Nguyen M H, Peacock J E, Morris A J, Tanner D C, Nguyen M L, Snydman D R, Wagener M M, Rinaldi M G, Yu V L
University of Pittsburgh, Pennsylvania, USA.
Am J Med. 1996 Jun;100(6):617-23. doi: 10.1016/s0002-9343(95)00010-0.
To assess the changing epidemiology of candidemia in the 1990s, to evaluate the clinical implications for the presence of non-Candida albicans in blood, and to evaluate the presence of antifungal resistance in relation to prior antifungal administration.
Multicenter prospective observational study of patients with positive blood cultures for Candida species or Torulopsis glabrata.
Four tertiary care medical centers.
Four hundred twenty-seven consecutive patients were enrolled. The frequency of candidemia due to non-C. albicans species significantly increased in each hospital throughout the 3.5-year study period (P = 0.01). Thirteen percent of candidemias occurred in patients who were already receiving systemic antifungal agents. Candidemias developing while receiving antifungal therapy were more likely caused by non-C. albicans species than by C. albicans species (P = 0.0005). C. parapsilosis and C. krusei were more commonly seen with prior fluconazole therapy, whereas T. glabrata was more commonly seen with prior amphotericin B therapy. Candida species isolated during episodes of breakthrough candidemia exhibited a significantly higher MIC to the antifungal agent being administered (P < 0.001).

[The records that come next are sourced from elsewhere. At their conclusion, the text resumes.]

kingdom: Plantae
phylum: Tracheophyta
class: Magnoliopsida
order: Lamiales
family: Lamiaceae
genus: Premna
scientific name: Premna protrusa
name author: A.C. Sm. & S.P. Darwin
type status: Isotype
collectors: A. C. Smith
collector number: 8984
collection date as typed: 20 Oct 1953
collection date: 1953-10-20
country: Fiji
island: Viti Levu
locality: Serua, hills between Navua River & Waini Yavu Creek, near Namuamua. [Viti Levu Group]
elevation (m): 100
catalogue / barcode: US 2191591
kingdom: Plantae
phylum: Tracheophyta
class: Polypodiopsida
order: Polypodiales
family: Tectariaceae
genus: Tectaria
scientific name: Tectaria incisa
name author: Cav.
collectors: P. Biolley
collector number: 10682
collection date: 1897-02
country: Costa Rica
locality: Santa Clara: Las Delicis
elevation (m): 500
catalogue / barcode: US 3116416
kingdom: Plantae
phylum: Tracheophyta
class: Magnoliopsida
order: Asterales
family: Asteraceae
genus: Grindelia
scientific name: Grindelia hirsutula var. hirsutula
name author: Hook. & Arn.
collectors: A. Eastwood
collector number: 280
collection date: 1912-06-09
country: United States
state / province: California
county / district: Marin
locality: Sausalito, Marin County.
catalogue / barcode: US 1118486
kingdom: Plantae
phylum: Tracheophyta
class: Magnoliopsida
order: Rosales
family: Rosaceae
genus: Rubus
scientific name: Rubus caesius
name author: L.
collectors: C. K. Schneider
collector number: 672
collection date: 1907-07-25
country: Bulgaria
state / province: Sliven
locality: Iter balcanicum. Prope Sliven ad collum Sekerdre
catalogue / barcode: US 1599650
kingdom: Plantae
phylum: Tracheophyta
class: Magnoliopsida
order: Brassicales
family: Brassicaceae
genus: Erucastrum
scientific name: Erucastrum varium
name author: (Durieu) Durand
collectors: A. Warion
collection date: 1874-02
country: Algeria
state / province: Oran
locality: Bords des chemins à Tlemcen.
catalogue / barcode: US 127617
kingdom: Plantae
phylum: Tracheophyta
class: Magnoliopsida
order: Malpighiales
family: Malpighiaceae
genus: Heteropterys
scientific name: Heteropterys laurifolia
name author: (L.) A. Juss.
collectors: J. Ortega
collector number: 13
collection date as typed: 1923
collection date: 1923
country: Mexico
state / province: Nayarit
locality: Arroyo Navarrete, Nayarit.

In this large scale study, the non-C. albicans species, especially T. glabrata, emerged as important and frequent pathogens causing fungemia. This finding has major clinical implications given the higher complication and mortality rate associated with the non-C. albicans species. The change in the pattern of candidemia might be partly attributed to the increase in number of immunocompromised hosts and the widespread use of prophylactic or empiric antifungal therapy. This is an ominous sign given the in vitro resistance of the non-C. albicans species to currently available antifungal agents.
评估20世纪90年代念珠菌血症流行病学的变化,评估血液中出现非白色念珠菌的临床意义,并评估与先前抗真菌治疗相关的抗真菌耐药性情况。
对念珠菌属或光滑球拟酵母菌血培养阳性患者进行的多中心前瞻性观察研究。
四家三级医疗中心。
连续纳入427例患者。在整个3.5年的研究期间,各医院中由非白色念珠菌引起的念珠菌血症发生率显著增加(P = 0.01)。13%的念珠菌血症发生在已接受全身性抗真菌药物治疗的患者中。接受抗真菌治疗时发生的念珠菌血症更可能由非白色念珠菌引起,而非白色念珠菌引起的念珠菌血症比白色念珠菌引起的念珠菌血症更常见(P = 0.0005)。近平滑念珠菌和克柔念珠菌在先前使用氟康唑治疗的患者中更常见,而光滑球拟酵母菌在先前使用两性霉素B治疗的患者中更常见。突破性念珠菌血症发作期间分离出的念珠菌属对正在使用的抗真菌药物的最低抑菌浓度显著更高(P < 0.001)。
在这项大规模研究中,非白色念珠菌,尤其是光滑球拟酵母菌,成为引起真菌血症的重要且常见的病原体。鉴于非白色念珠菌相关的更高并发症和死亡率,这一发现具有重大临床意义。念珠菌血症模式的变化可能部分归因于免疫受损宿主数量的增加以及预防性或经验性抗真菌治疗的广泛使用。鉴于非白色念珠菌对现有抗真菌药物的体外耐药性,这是一个不祥之兆。